None of us likes to imagine such a terrible fate, but this much I do know: If I am ever in a coma I would like to be treated by Muslim or Catholic doctors, because if they’re in charge, at least I know I will not be starved to death.
How extraordinary to think that in doing so – in the simple act of keeping me alive – they could be breaking the law.
From the beginning of October, the Mental Capacity Act comes into force, making criminals out of doctors if they insist on feeding coma patients who have earlier said they’d rather die.
It will be a black Monday for healthcare in the UK.
The only glimmer of hope is that the Islamic Medical Association has now followed the Catholic Church’s earlier response in saying that its doctors should break the law, rather than enact so-called ‘living wills’, in which patients have – at some point in their past – left written instructions requesting that doctors should allow them to die if they suffer a medical condition that appears beyond recovery.

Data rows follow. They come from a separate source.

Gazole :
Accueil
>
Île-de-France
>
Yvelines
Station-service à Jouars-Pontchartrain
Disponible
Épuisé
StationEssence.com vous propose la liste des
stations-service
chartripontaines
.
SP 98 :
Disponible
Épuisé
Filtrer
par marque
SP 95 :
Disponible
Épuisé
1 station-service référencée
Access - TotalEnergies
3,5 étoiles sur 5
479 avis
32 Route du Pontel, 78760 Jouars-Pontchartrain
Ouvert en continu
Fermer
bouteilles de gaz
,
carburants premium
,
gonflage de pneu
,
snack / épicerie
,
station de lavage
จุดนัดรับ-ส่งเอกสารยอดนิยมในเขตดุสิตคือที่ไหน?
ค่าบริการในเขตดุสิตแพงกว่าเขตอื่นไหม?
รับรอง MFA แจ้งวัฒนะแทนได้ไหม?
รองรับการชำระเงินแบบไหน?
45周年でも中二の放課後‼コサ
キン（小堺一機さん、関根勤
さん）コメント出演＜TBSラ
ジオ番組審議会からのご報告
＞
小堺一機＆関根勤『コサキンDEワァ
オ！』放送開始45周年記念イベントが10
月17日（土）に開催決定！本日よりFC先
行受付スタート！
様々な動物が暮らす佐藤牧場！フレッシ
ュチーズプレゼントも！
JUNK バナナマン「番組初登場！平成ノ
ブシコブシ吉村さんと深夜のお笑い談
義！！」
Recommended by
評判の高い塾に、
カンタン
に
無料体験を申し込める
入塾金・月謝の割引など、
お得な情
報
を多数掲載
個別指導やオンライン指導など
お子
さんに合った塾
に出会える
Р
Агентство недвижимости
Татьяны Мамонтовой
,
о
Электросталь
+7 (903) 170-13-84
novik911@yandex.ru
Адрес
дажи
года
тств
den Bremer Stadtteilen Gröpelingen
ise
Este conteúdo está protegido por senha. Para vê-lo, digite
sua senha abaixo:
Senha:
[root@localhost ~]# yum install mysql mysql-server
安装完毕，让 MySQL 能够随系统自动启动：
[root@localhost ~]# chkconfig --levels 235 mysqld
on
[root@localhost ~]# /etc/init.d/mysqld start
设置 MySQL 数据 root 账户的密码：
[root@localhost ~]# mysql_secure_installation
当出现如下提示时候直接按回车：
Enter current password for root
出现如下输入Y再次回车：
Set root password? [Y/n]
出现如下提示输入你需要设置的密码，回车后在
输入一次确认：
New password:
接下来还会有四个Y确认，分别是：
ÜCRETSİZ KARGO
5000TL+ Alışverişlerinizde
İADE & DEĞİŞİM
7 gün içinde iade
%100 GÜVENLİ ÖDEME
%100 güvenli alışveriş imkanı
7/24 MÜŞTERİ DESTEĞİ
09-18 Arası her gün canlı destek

It seems to me that Muslims have got this one right, and I’d certainly rather be in their hands than in those of a lawabiding medic waving a bit of paper which I had once signed when feeling a bit low.
I want someone to be in charge of my feeding tube who is wiser than I was then.
If he thinks he gets that wisdom from a hotline to the Almighty, so be it.
For once, the dogma and the ideology is coming not from the world’s faiths, but from rationalists such as the British Medical Association and the British Humanist Association who have actively campaigned for living wills to be made legal.
They both support the new act, which not only allows patients to instruct doctors not to try to save them but also allows patients to give powers to a relative or friends to instruct doctors to starve such a patient to death.
‘Doctors’ own religious convictions should never be allowed interfere with patients’ rights,’ says the British Humanist Association.